Out one window the sky is slate grey. Out another is sunshine and a puffy cloud.
The local paper reports that we can expect wind gusts as high as 50 mph.
I'm starting to have flashbacks of last year. I might need to take a mental health day, or a little white anxiety pill.
See, September 14, 2008 is a day which will live in infamy in the minds of Louisvillians. Hurricane Ike, over 1000 miles away from us, brought us a gift in the form of 81 mph winds. It was a quiet Sunday afternoon until the wind started to whistle. Trees bent as if bowing at dignitaries. My new husband and I watched from the living room window. Having barely bested Tropical Storm Hanna while on our Myrtle Beach honeymoon (we'd been back less than one week!) I wondered if the universe might be trying to tell us something about the fate of our marriage.

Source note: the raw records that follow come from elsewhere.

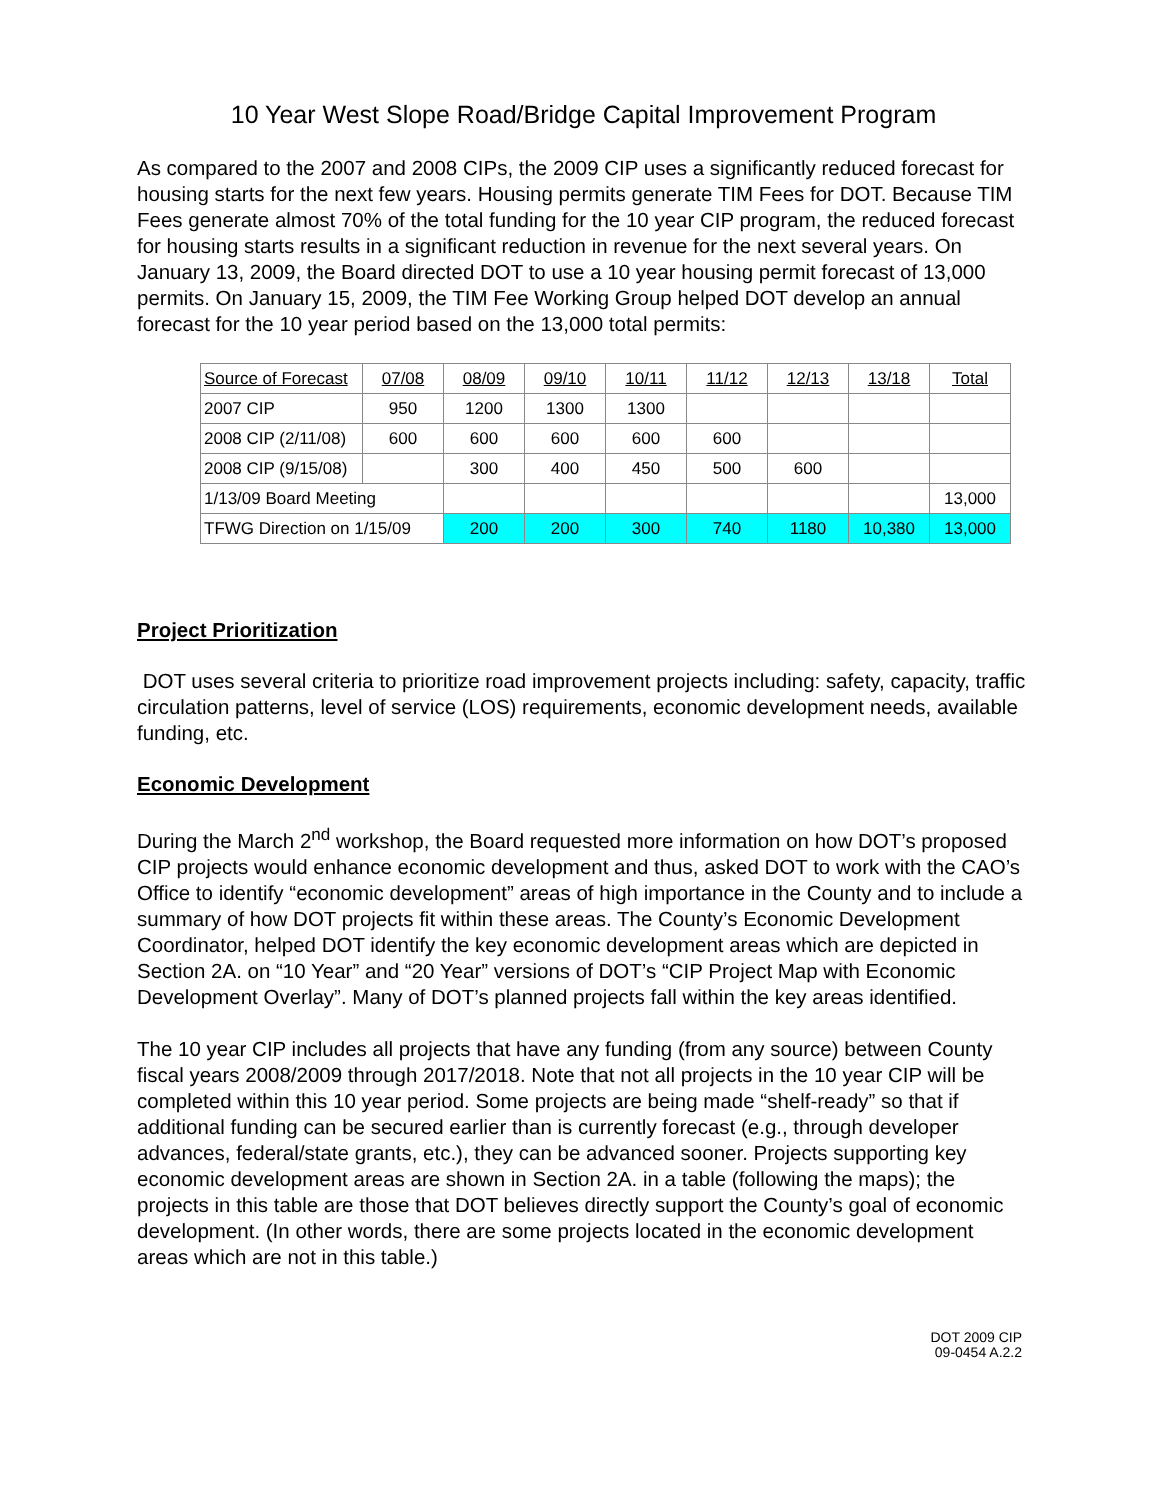10 Year West Slope Road/Bridge Capital Improvement Program
As compared to the 2007 and 2008 CIPs, the 2009 CIP uses a significantly reduced forecast for housing starts for the next few years. Housing permits generate TIM Fees for DOT. Because TIM Fees generate almost 70% of the total funding for the 10 year CIP program, the reduced forecast for housing starts results in a significant reduction in revenue for the next several years. On January 13, 2009, the Board directed DOT to use a 10 year housing permit forecast of 13,000 permits. On January 15, 2009, the TIM Fee Working Group helped DOT develop an annual forecast for the 10 year period based on the 13,000 total permits:
| Source of Forecast | 07/08 | 08/09 | 09/10 | 10/11 | 11/12 | 12/13 | 13/18 | Total |
| --- | --- | --- | --- | --- | --- | --- | --- | --- |
| 2007 CIP | 950 | 1200 | 1300 | 1300 | | | | |
| 2008 CIP (2/11/08) | 600 | 600 | 600 | 600 | 600 | | | |
| 2008 CIP (9/15/08) | | 300 | 400 | 450 | 500 | 600 | | |
| 1/13/09 Board Meeting | | | | | | | | 13,000 |
| TFWG Direction on 1/15/09 | | 200 | 200 | 300 | 740 | 1180 | 10,380 | 13,000 |
Project Prioritization
DOT uses several criteria to prioritize road improvement projects including: safety, capacity, traffic circulation patterns, level of service (LOS) requirements, economic development needs, available funding, etc.
Economic Development
During the March 2<sup>nd</sup> workshop, the Board requested more information on how DOT’s proposed CIP projects would enhance economic development and thus, asked DOT to work with the CAO’s Office to identify “economic development” areas of high importance in the County and to include a summary of how DOT projects fit within these areas. The County’s Economic Development Coordinator, helped DOT identify the key economic development areas which are depicted in Section 2A. on “10 Year” and “20 Year” versions of DOT’s “CIP Project Map with Economic Development Overlay”. Many of DOT’s planned projects fall within the key areas identified.
The 10 year CIP includes all projects that have any funding (from any source) between County fiscal years 2008/2009 through 2017/2018. Note that not all projects in the 10 year CIP will be completed within this 10 year period. Some projects are being made “shelf-ready” so that if additional funding can be secured earlier than is currently forecast (e.g., through developer advances, federal/state grants, etc.), they can be advanced sooner. Projects supporting key economic development areas are shown in Section 2A. in a table (following the maps); the projects in this table are those that DOT believes directly support the County’s goal of economic development. (In other words, there are some projects located in the economic development areas which are not in this table.)
DOT 2009 CIP
09-0454 A.2.2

Being the pansy that I am when it comes to impending natural disasters, I hid in the bathroom with my cell phone and cigarettes, but my heart rate escalated without the help of nicotine. The day was so calm -- no rain, no foreboding darkened sky. Just all encompassing wind, sweeping through and at the same time sticking around. I thought of the worse: our roof being ripped off, sharp objects turned into projectiles and hurtling through the picture window and bursting into the living room. Fallen trees.
A little antsy at my post on the ledge of the tub, I returned to the living room just in time to see the tree in our front yard bow out. A fairly hefty branch met its end on the hood of my husband's Cavalier. My face fell: I had been on the verge of telling him to go move the car.
Hubs went out to survey the damage while I cried a little and took pictures from the front door. The power on our street flickered and faded. I was fearful that the rest of the tree was going to come down on top of him, but he soon convinced me to get out there in the midst of it to take photos of the damage for insurance purposes.
The Cavalier started without any problem and he decided that I should sit in the driver's seat and put it in reverse while he lifted the branch from the hood. Clearly, the damage was mostly cosmetic.
Since we were without power -- and thus unable to watch news coverage and find out what was going on in town -- we decided to venture out (in my car!) to take in the sights. On the a.m. radio, a deejay warned that it was best to stay inside unless you absolutely just had to get out of the house for some reason. This warning didn't detour the Murphys!
All over Louisville, trees were down. Many were completetly uprooted. The destruction was massive, the devistation alarmingly obvious.
I didn't take this photo to the left, but it absolutely sums up what we saw that afternoon, again and again as we wound our way around street after street of utter mayhem.
You can understand why, as I write this, my palms sweat a little and I keep looking up from the monitor to survey what is going on outside my window at this very moment, as the trees again do their eerie dance.
At best, I pray that we don't lose power for seven days this time around. What ensued that week deserves a blog post all its own.
Comments
Carissa: I know, right? We have a lot to be thankful for this year.
You left us hanging.....ooooh, what a good storyteller you are, Amber. WHAT HAPPENED DURING THAT WEEK!!
The last time I left a bunch of possible scenarios in blog comments, I was accused of needing therapy, so I will refrain from making up the possibilities but believe me, cannibalism is but ONE of the ideas knocking around my head right now about your week without power. (And the idea of cannibalism, for those unclear, makes me laugh.)
Hope things calm down there for you.
For a second there I thought I had a real live troll!
Travener, back up the truck.You LIVED in the Caribean?
Oh, that was such a good laugh!
Amber,
"Back up the truck!" LOL!
Travener: How can you get tired of the beach or the ocean?
The sound of a tree breaking is one of the scariest in the world in my opinion.